What it does This repo runs the same speech-to-text workloads across ten engines—cloud giants (Amazon, Google, Azure, IBM), open-source favorites (Whisper, Whisper.cpp, Vosk, Moonshine), and Picovoice’s own Cheetah and Leopard—then scores them on identical metrics. It supports seven languages and six public datasets including LibriSpeech, Common Voice, and FLEURS.
The interesting bit Most benchmarks are blog-post marketing dressed in charts. This one at least forces every engine through the same pipeline, measuring not just word error rate but punctuation accuracy, CPU core-hours, model size, and streaming latency.
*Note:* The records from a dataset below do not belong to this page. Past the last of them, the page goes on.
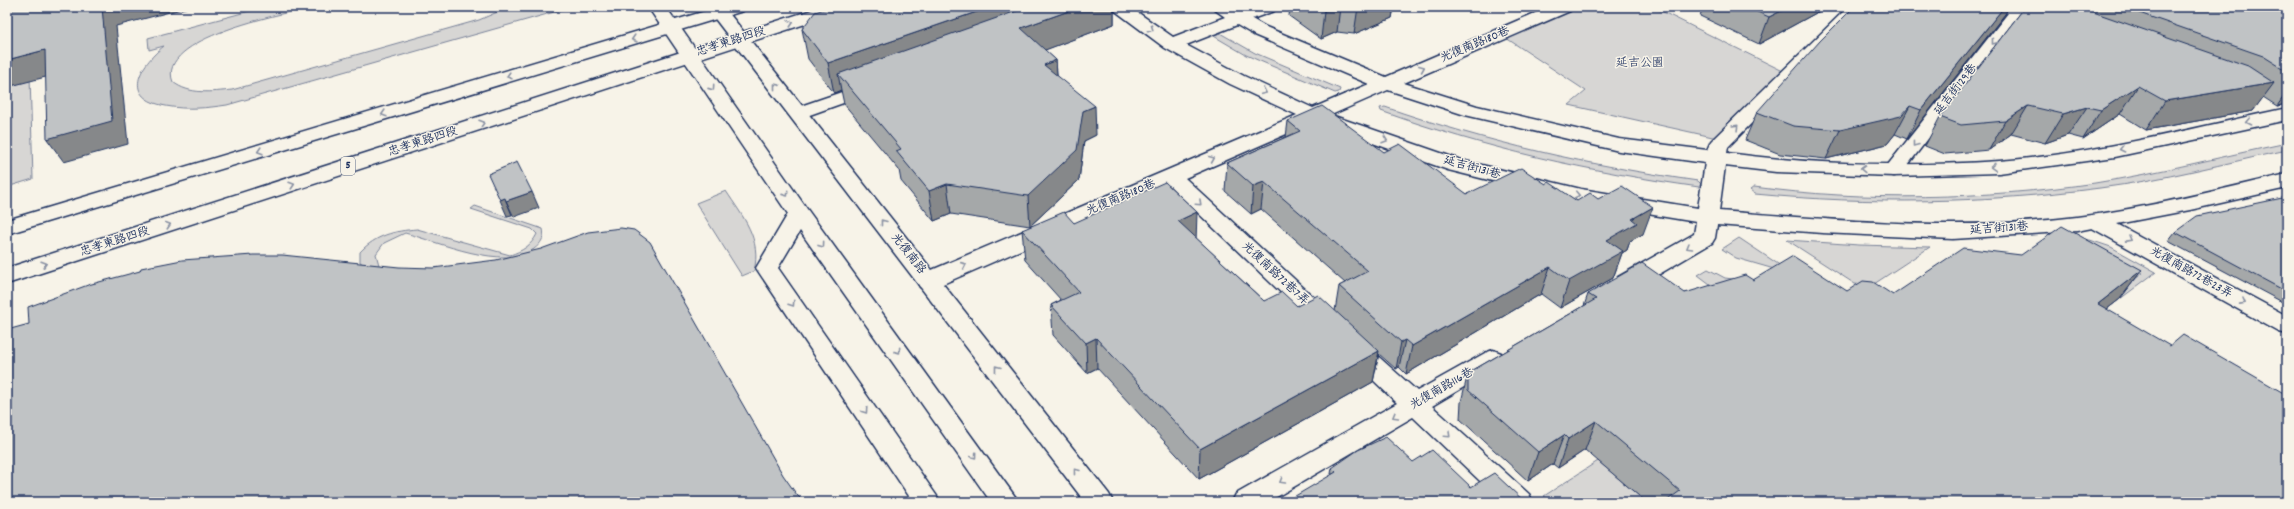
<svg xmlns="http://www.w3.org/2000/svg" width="2294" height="509" font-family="Dekko,'LXGW WenKai TC',sans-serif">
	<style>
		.green { fill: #d7d6d4; stroke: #798299 }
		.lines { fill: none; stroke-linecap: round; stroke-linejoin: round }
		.service-casing { stroke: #1b2f5e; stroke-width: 3 }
		.minor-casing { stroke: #1b2f5e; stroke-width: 3 }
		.secondary-casing { stroke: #1b2f5e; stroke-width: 3 }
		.primary-casing { stroke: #1b2f5e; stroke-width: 3 }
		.service { fill: #f7f3e8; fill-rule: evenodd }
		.minor { fill: #f7f3e8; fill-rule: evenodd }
		.secondary { fill: #f7f3e8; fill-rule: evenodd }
		.primary { fill: #f7f3e8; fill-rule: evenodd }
		.wall { fill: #a5a8a9; stroke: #1b2f5e }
		.shaded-wall { fill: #86888a; stroke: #1b2f5e }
		.building { fill: #c0c3c5; stroke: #1b2f5e }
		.oneway { stroke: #8991a3 }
		.labels { text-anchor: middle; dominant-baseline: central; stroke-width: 3; stroke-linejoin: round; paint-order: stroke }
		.shield { fill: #f7f3e8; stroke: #5d6a87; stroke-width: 1 }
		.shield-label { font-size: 11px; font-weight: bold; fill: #1b2f5e }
		.street-label { font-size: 12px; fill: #1b2f5e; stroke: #f7f3e8 }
		.park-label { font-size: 12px; fill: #415076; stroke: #f7f3e8 }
	</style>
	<rect width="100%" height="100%" fill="#f7f3e8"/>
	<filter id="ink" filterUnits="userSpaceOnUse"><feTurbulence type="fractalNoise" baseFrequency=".025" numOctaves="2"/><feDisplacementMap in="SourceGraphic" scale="8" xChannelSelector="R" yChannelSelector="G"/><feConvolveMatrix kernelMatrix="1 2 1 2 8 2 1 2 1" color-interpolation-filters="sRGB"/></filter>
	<g filter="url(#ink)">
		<!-- green -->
		<path class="green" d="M 7,7 L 28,7 L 33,179 L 7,187 Z
			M 265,7 L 311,7 C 283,14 155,38 173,82 C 189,95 212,92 232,90 L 479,20 L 509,7 L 572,7 L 227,105 C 207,108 187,110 166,106 C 121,98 139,66 164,46 L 149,50 L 148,38 Z
			M 1572,7 L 1653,7 L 1783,71 L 1717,138 L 1569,105 L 1586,91 L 1503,36 Z
			M 1218,32 L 1255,53 L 1340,89 L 1339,92 L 1335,93 L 1246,55 L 1212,35 Z
			M 1385,107 C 1486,142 1591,166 1698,181 L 1701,184 L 1699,187 C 1591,172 1483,148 1381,111 L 1380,108 Z
			M 2287,143 L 2287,150 C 2225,163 2163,180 2100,188 C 1985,203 1870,205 1755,194 L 1750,190 L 1754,187 C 1863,202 1986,199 2095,183 C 2159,173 2223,156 2287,143 Z
			M 726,191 C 743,217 762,239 754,271 L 742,276 L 696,203 Z
			M 475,206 L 543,229 C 545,237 541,244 534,249 C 505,271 438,242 405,233 L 384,243 L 376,254 L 379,265 L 388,271 L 370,268 L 360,262 L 360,252 C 376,235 394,231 417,229 L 510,255 C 522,251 531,246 537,234 L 532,229 L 471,209 Z
			M 1739,238 L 1847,310 L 1788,273 L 1736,258 L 1722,249 Z
			M 1787,240 L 1859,245 L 1930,247 L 1871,286 L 1855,284 Z
			M 2090,240 L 2111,247 L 2156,272 L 2120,299 L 2087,279 L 2120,291 L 2143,273 L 2083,241 Z
			M 1708,269 L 1725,278 L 1779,285 L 1714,287 L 1698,275 Z
			M 1598,461 L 1646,502 L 1551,502 L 1544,496 Z"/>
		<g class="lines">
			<defs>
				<path id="service" d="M 2012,8 L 2021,7 L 2026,11 L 1901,174 L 1894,176 L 1887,174 L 1885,170 L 1887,166 Z
					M 868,83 L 874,84 L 877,88 L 874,92 L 804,117 L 792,117 L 789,113 L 792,109 Z"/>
				<path id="minor" d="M 1110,7 L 1130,7 L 1173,37 L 1225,17 L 1211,7 L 1232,7 L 1240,12 L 1252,7 L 1277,7 L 1274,11 L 1252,19 L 1266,27 L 1386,77 L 1549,7 L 1573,7 L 1570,11 L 1404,83 L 1477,106 L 1619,139 L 1707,150 L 1711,141 L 1848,7 L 1867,7 L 1728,147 L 1727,153 C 1816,165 1909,167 1999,161 C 2095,154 2193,128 2287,108 L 2287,120 L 2115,157 L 1999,173 L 1894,176 L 1776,172 L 1725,166 L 1719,211 C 1838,220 1958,232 2077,217 C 2148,208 2218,190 2287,174 L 2287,188 L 2190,210 L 2117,224 L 2287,316 L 2287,334 L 2279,332 L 2092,228 L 2077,231 L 1953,239 L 1822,233 L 1717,225 L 1715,238 L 1712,243 L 1634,289 L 1626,291 L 1618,289 L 1615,283 L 1618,277 L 1694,234 L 1696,222 L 1581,203 L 1448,170 L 1314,122 L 1185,178 L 1334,316 L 1338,322 L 1334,328 L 1326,330 L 1318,328 L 1169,185 L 936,287 L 928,289 L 920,287 L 917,281 L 920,275 L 1297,115 L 1230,84 L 1165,48 ZM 1237,25 L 1254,35 L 1369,84 L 1313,108 L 1244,76 L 1186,45 ZM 1388,90 L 1465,115 L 1619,151 L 1705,163 L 1698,208 L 1581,189 L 1461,160 L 1331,115 Z
					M 1999,7 L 2025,7 L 2056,18 L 2059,22 L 2056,26 L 2044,26 L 2002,11 Z
					M 1354,339 L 1362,342 L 1417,391 L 1485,353 L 1493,350 L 1501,353 L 1505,359 L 1501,365 L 1432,406 L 1529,494 L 1533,502 L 1502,502 L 1413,417 L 1268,502 L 1232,502 L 1236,494 L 1397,403 L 1346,354 L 1342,348 L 1346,342 Z"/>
				<path id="secondary" d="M 648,7 L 666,7 L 807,209 L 1019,502 L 991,502 L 800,231 L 778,268 L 941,502 L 913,502 L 756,268 L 788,214 Z
					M 706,7 L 724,7 L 1109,494 L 1113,502 L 1085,502 Z"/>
				<path id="primary" d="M 719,7 L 746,7 L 743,11 L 7,234 L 7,220 Z
					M 821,7 L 848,7 L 845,11 L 7,284 L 7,268 Z"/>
			</defs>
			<!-- service casing -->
			<use href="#service" class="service-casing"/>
			<!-- minor casing -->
			<use href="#minor" class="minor-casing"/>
			<!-- secondary casing -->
			<use href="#secondary" class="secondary-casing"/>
			<!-- primary casing -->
			<use href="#primary" class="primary-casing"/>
			<!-- service -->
			<use href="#service" class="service"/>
			<!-- minor -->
			<use href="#minor" class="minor"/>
			<!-- secondary -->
			<use href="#secondary" class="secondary"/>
			<!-- primary -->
			<use href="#primary" class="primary"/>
		</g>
		<!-- wall -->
		<path class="wall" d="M 831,7 L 1114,7 L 1114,24 L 1044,50 L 1056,60 L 1057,75 L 1096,135 L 1084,141 L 1079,180 L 1030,226 L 951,214 L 934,221 L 901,181 L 899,170 L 844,104 L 841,90 L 834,93 L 808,59 L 802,29 Z
			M 1290,7 L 1394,7 L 1392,18 L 1354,34 L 1337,32 L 1321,39 L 1289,16 Z
			M 1697,7 L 1827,7 L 1759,44 L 1700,16 L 1702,9 Z
			M 2025,7 L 2287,7 L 2287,104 L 2277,106 L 2263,97 L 2253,111 L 2146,130 L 2120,114 L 2083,139 L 2068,135 L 2045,143 L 2011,134 L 1989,150 L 1945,154 L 1925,146 L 1940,117 Z
			M 2005,14 L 1907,139 L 1895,134 L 1887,144 L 1826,159 L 1780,154 L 1745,140 L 1757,112 Z
			M 1288,121 L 1384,152 L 1467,194 L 1546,184 L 1577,201 L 1643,234 L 1630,241 L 1627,250 L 1622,253 L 1613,278 L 1560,308 L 1541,294 L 1406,374 L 1399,367 L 1396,369 L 1379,354 L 1373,382 L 1199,479 L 1097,368 L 1087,373 L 1053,335 L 1051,305 L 1061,300 L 1025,260 L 1022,230 L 1074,223 L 1196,238 L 1264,301 L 1335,311 L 1339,286 L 1345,283 L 1261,209 L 1251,214 L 1225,191 L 1227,163 L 1286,137 Z
			M 2287,197 L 2287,303 L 2286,304 L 2168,241 L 2175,232 Z
			M 2142,270 L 2120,299 L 2107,309 L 2287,502 L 1646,502 L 1585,450 L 1558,468 L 1553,464 L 1528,481 L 1460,419 L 1461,402 L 1468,373 L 1584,306 L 1588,294 L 1685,293 L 1753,280 L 1847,291 L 1893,295 Z
			M 2287,306 L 2287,312 L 2284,310 Z
			M 1413,462 L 1471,487 L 1331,474 L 1332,468 Z"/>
		<!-- shaded-wall -->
		<path class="shaded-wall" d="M 102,7 L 189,7 L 116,26 L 128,144 L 64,162 L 47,139 Z
			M 991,7 L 1022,7 L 1024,26 L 838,74 L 841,90 L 834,93 L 828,63 Z
			M 1080,7 L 1114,7 L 1114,24 L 1024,58 L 1021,28 Z
			M 1333,7 L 1340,7 L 1337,32 L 1321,39 L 1324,11 Z
			M 1358,7 L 1394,7 L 1392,18 L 1354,34 Z
			M 1789,7 L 1827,7 L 1759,44 L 1769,17 Z
			M 2004,7 L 2009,7 L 2005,14 L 1907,139 L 1921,110 Z
			M 45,50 L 61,73 L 7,87 L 7,60 Z
			M 1056,60 L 1058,90 L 1044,65 Z
			M 2274,83 L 2253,111 L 2146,130 L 2165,101 Z
			M 2138,86 L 2120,114 L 2083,139 L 2101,110 Z
			M 2287,92 L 2287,104 L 2277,106 Z
			M 1095,106 L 1096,135 L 1084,141 L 1079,180 L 1030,226 L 1028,196 L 1083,111 Z
			M 1910,106 L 1895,134 L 1887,144 L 1826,159 L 1840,130 Z
			M 2028,106 L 2011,134 L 1989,150 L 2005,121 Z
			M 2087,107 L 2068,135 L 2045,143 L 2063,114 Z
			M 1264,182 L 1261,209 L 1251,214 L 1253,186 Z
			M 947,184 L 951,214 L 934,221 L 929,191 Z
			M 532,192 L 539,208 L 514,217 L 506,201 Z
			M 505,198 L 512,215 L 507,216 L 500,200 Z
			M 1653,207 L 1643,234 L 1630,241 L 1627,250 L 1622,253 L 1613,278 L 1560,308 L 1569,281 L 1607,240 L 1632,219 Z
			M 1197,212 L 1196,242 L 1178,221 Z
			M 1550,267 L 1541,294 L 1406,374 L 1412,346 Z
			M 2142,270 L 2120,299 L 2076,333 L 2098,304 Z
			M 1096,338 L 1097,368 L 1087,373 L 1086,343 Z
			M 1405,340 L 1399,367 L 1396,369 L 1401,342 Z
			M 1379,351 L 1373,382 L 1199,479 L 1200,449 Z
			M 1596,421 L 1585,450 L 1558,468 L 1568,439 Z
			M 1564,435 L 1553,464 L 1528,481 L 1538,452 Z"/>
		<!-- building -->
		<path class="building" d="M 7,7 L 102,7 L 112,121 L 47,139 L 45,50 L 7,60 Z
			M 831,7 L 991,7 L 828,63 L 802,29 L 815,12 Z
			M 1028,7 L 1080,7 L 1021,28 L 1056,60 L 1044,65 L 1095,106 L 1083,111 L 1077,150 L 1028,196 L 947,184 L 929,191 L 896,151 L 901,149 L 838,74 Z
			M 1318,7 L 1333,7 L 1324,11 Z
			M 1746,7 L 1789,7 L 1769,17 Z
			M 1854,7 L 2004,7 L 1921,110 L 1910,106 L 1901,116 L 1840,130 L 1793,126 L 1757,112 L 1820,41 Z
			M 2025,7 L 2079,7 L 2248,66 L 2274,83 L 2165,101 L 2138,86 L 2101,110 L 2087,107 L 2063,114 L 2028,106 L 2005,121 L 1961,125 L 1940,117 Z
			M 2122,7 L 2287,7 L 2287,71 L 2263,56 Z
			M 1322,106 L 1384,152 L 1400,144 L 1467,194 L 1521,168 L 1546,184 L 1549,182 L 1577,201 L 1590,193 L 1598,199 L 1622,186 L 1653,207 L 1632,219 L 1637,223 L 1607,240 L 1623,251 L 1569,281 L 1550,267 L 1412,346 L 1405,340 L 1401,342 L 1339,286 L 1368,271 L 1264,182 L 1253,186 L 1227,163 L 1300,131 L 1288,121 Z
			M 517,162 L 532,192 L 506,201 L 505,198 L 500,200 L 488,174 Z
			M 1165,182 L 1197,212 L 1178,221 L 1264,301 L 1282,292 L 1297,306 L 1318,295 L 1379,351 L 1200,449 L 1096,338 L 1086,343 L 1051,305 L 1079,292 L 1022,230 L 1064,212 L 1074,223 Z
			M 2287,197 L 2287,292 L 2175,232 L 2197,216 Z
			M 2062,226 L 2142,270 L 2098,304 L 2170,346 L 2183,335 L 2287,395 L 2287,502 L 1665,502 L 1680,491 L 1596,421 L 1568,439 L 1564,435 L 1538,452 L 1468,390 L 1468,373 L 1596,299 L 1588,294 L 1642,263 L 1685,293 L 1745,275 L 1753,280 L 1793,256 L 1847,291 L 1863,281 L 1873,282 L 1893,295 L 1963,248 L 2021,255 Z
			M 621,228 L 634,230 L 650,242 L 783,475 L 797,495 L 804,502 L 7,502 L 7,330 L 29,324 L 28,307 L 88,285 L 140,271 L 141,268 L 182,260 L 253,255 L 282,255 L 399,267 L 433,268 L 496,260 L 541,249 L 588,232 Z
			M 1386,437 L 1413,462 L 1432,450 L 1471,487 L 1494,473 L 1525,502 L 1285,502 L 1336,472 L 1332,468 L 1358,450 Z"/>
		<!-- one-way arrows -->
		<defs><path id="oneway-chevron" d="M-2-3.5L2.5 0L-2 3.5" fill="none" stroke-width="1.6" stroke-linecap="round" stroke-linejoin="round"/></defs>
		<g class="oneway">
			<use href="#oneway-chevron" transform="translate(791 23) rotate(-18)"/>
			<use href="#oneway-chevron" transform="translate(1151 29) rotate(35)"/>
			<use href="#oneway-chevron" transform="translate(634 39) rotate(163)"/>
			<use href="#oneway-chevron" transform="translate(1994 42) rotate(128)"/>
			<use href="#oneway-chevron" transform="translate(1422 68) rotate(-23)"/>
			<use href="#oneway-chevron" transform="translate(509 76) rotate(163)"/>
			<use href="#oneway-chevron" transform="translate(776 86) rotate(-129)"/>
			<use href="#oneway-chevron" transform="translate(712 88) rotate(55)"/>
			<use href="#oneway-chevron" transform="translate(1264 92) rotate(25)"/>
			<use href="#oneway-chevron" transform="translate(384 114) rotate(163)"/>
			<use href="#oneway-chevron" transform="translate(2249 122) rotate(168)"/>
			<use href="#oneway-chevron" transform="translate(482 123) rotate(-18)"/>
			<use href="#oneway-chevron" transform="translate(1736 127) rotate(-45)"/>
			<use href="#oneway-chevron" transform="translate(1385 140) rotate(19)"/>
			<use href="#oneway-chevron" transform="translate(1915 144) rotate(128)"/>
			<use href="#oneway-chevron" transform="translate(2122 149) rotate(168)"/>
			<use href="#oneway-chevron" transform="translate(260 151) rotate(163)"/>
			<use href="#oneway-chevron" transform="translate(1212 159) rotate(-23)"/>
			<use href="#oneway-chevron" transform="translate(1993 167) rotate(178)"/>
			<use href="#oneway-chevron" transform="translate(1863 169) rotate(-178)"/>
			<use href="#oneway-chevron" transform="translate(292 185) rotate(-18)"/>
			<use href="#oneway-chevron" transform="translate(786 194) rotate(55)"/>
			<use href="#oneway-chevron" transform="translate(1577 195) rotate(13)"/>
			<use href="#oneway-chevron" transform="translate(1199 203) rotate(43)"/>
			<use href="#oneway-chevron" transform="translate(883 222) rotate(-128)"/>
			<use href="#oneway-chevron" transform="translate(168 225) rotate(-18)"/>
			<use href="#oneway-chevron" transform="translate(2129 239) rotate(29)"/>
			<use href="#oneway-chevron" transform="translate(822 245) rotate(54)"/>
			<use href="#oneway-chevron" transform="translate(1689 247) rotate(150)"/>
			<use href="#oneway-chevron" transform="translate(44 264) rotate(-17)"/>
			<use href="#oneway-chevron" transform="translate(964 265) rotate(-24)"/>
			<use href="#oneway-chevron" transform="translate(2243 302) rotate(29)"/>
			<use href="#oneway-chevron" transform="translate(792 304) rotate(56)"/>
			<use href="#oneway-chevron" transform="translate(898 351) rotate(54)"/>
			<use href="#oneway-chevron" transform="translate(997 368) rotate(-128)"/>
			<use href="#oneway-chevron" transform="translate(865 411) rotate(56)"/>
			<use href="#oneway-chevron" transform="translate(1395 416) rotate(150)"/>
			<use href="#oneway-chevron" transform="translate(1448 435) rotate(43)"/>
			<use href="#oneway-chevron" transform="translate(974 456) rotate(54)"/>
			<use href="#oneway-chevron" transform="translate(1076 471) rotate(-128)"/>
			<use href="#oneway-chevron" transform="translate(1282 481) rotate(150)"/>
		</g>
	</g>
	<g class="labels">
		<!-- shield labels -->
		<rect class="shield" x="341" y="157" width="14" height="18" rx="3"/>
		<g class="shield-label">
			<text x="348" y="166">5</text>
		</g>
		<!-- street labels -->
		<g class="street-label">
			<text transform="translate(731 42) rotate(-18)">忠孝東路四段</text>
			<text transform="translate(1475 45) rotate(-23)">光復南路180巷</text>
			<text transform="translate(1956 90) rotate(-52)">延吉街129巷</text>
			<text transform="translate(423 142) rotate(-18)">忠孝東路四段</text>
			<text transform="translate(1472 168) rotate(15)">延吉街131巷</text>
			<text transform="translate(1121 198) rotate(-23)">光復南路180巷</text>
			<text transform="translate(1999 229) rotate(-4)">延吉街131巷</text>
			<text transform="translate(115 242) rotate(-18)">忠孝東路四段</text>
			<text transform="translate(908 254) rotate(52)">光復南路</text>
			<text transform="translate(2191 273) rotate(29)">光復南路72巷23弄</text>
			<text transform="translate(1275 274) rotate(43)">光復南路72巷7弄</text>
			<text transform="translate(1442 389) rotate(-30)">光復南路116巷</text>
		</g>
		<!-- park labels -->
		<g class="park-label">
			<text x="1640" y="63">延吉公園</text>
		</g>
	</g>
	<!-- margin -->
	<rect width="2294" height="509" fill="none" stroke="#f7f3e8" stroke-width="24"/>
	<rect x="12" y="12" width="2270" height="485" fill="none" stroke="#1b2f5e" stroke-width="1.5" filter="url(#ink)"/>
</svg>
The “punctuation error rate” metric is a nice touch—periods and question marks matter more than WER alone admits.
Key highlights
- Evaluates WER, PER (punctuation error rate), core-hour efficiency, model size, and word emission latency
- Supports streaming and batch modes where engines offer both
- Covers EN, FR, DE, ES, IT, PT_BR, PT_PT across six standard datasets
- Includes alignment-generation tooling for latency measurement
- Single Python script per engine; Ubuntu 22.04 is the tested platform
Caveats
- Picovoice’s own engines are in the mix; the framework is maintained by Picovoice
- Some engines are English-only (IBM Watson, Moonshine, Vosk)
- Cloud engines require live credentials and incur real costs to benchmark
- Core-hour and model size metrics are omitted for cloud APIs, making apples-to-apples efficiency comparisons incomplete
Verdict Useful if you’re choosing between STT engines and need numbers beyond vendor datasheets. Less useful if you want fully automated, cost-free runs—cloud credentials and dataset downloads are on you.